Start the process by reconstructing the attack as precisely as possible to establish a "footprint" for the attack. The different steps are related to the different stages of the Cisco six-stage security operations model:
The first place to inspect is fault management reporting. If you configured SNMP traps and performance thresholds properly, several conclusions can be drawn from the reported notifications. The baselining information that was initiated during the Preparation stage is useful, as well as the data gathered during the Identification stage.
Check log files, such as Syslog messages from the network elements and application logs from the servers, and relate them to the fault and performance reports. They are gathered during the Identification stage.

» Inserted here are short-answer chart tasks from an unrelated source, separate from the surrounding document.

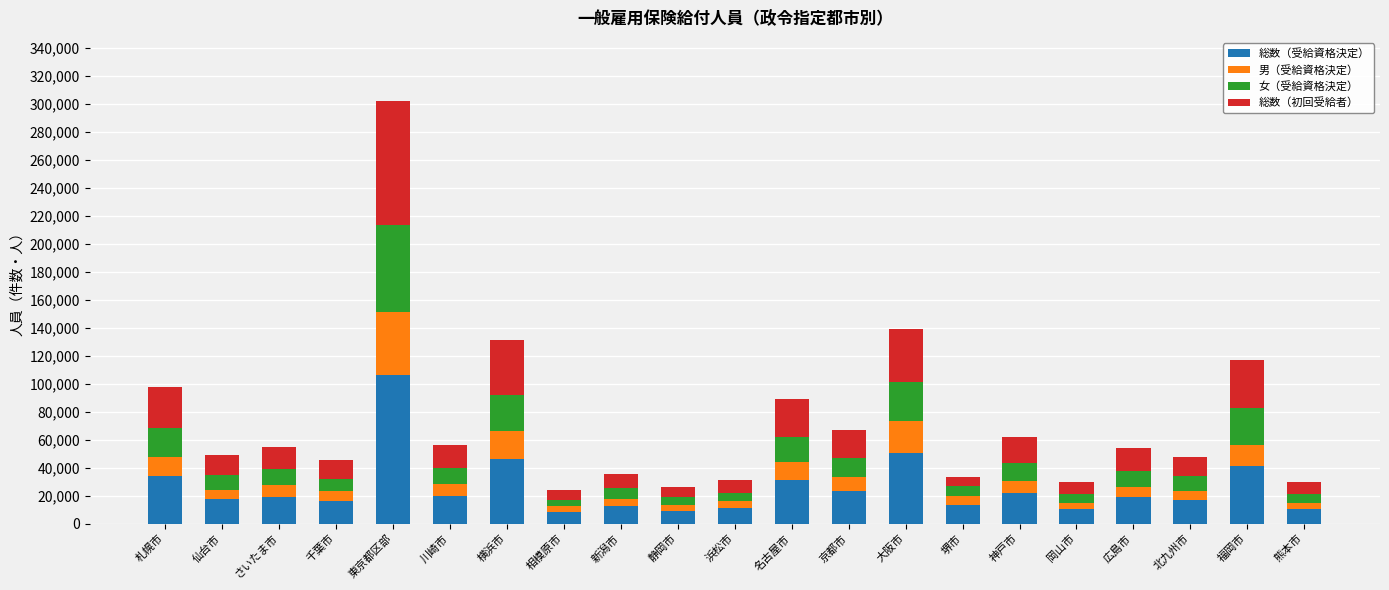

What is the sum of all 総数（受給資格決定） values?

539803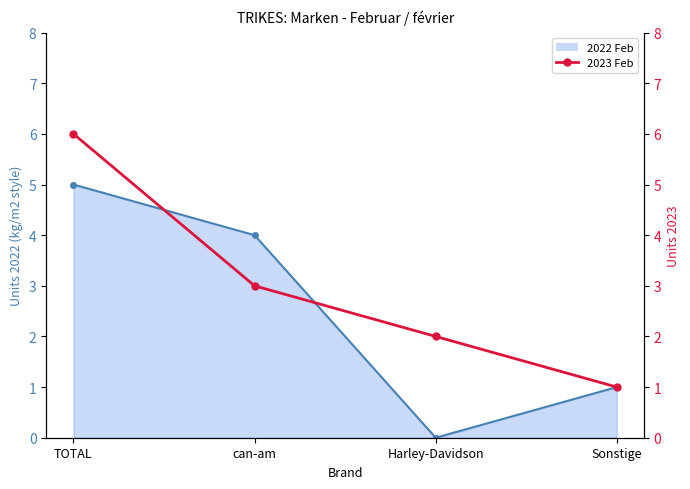

Reading left to right, what are all the values shown in this chart?

TOTAL=6	can-am=3	Harley-Davidson=2	Sonstige=1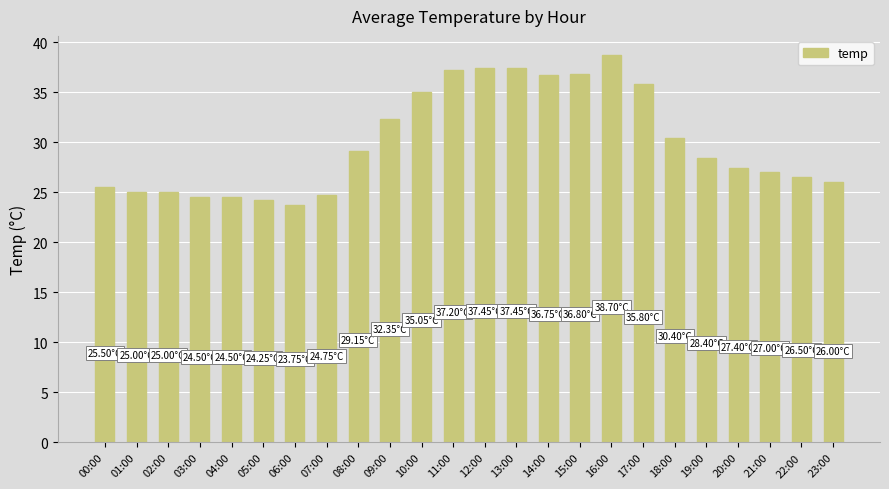

What is the ratio of the value at 02:00 to the value at 13:00?

0.7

Performance monitoring and accounting records should provide an idea about the attack's path through the network. If you use security management applications such as CS-MARS or Arbor Networks, these reports can be created easily. This is related to the Trace Back stage.
Analyze configuration changes at network elements before, during, and after the attack. Applications such as CiscoWorks Resource Manager Essentials (RME) or other configuration applications offer easy ways of comparing configuration files. Distinguish between configuration changes resulting from the Reaction stage and other configuration changes.
With the footprint in place, answer the following questions:
Did you monitor and collect the right level of details? This is linked to changes in the Preparation stage.
Were all network parameters, such as flow records, CPU, and interface load, easily accessible during the event? Which other parameters could have helped in the incident? With the answers in mind, modify the Identification stage.
Was the network security level as strong as possible?
Were the correct patches applied at both the network element and application server level?
Did you get enough details during the attack to classify the attack? If not, extend the Classification stage.
Was the trace back successful? Maybe additional methods are required in the Trace Back stage.
How long did it take to initiate a reaction?
Did you gather enough information to complete the Postmortem stage successfully?
Remember, as soon as the postmortem is complete, the Preparation stage for the next attack should start. The following questions can serve as a link between the analysis of the previous security threat and the Preparation stage for the future:
What worked well during and after the attack?
What needs to be improved? How can it be improved?
Who discovered the attack(s)—a user, the operator, or a management tool?
How long did it take to identify, classify, and trace back the attack?
How long did it take to block the attack?
Did the existing tools help support the operators?
Were the tools used at all? In which of the six stages of the process were tools used? What was their contribution to solving the issue?
How well did the different teams, such as network operators, data center administrators, and the security group, cooperate? How can the cooperation be improved?
What additional resources, processes, training, or tools are required?
Did you find a single point of failure in the network?
What is the most important lesson learned?
What will you do differently next time?
With answers to all these questions, you are ready for the Preparation stage, where you can prioritize action items and implement lessons learned to ensure future success.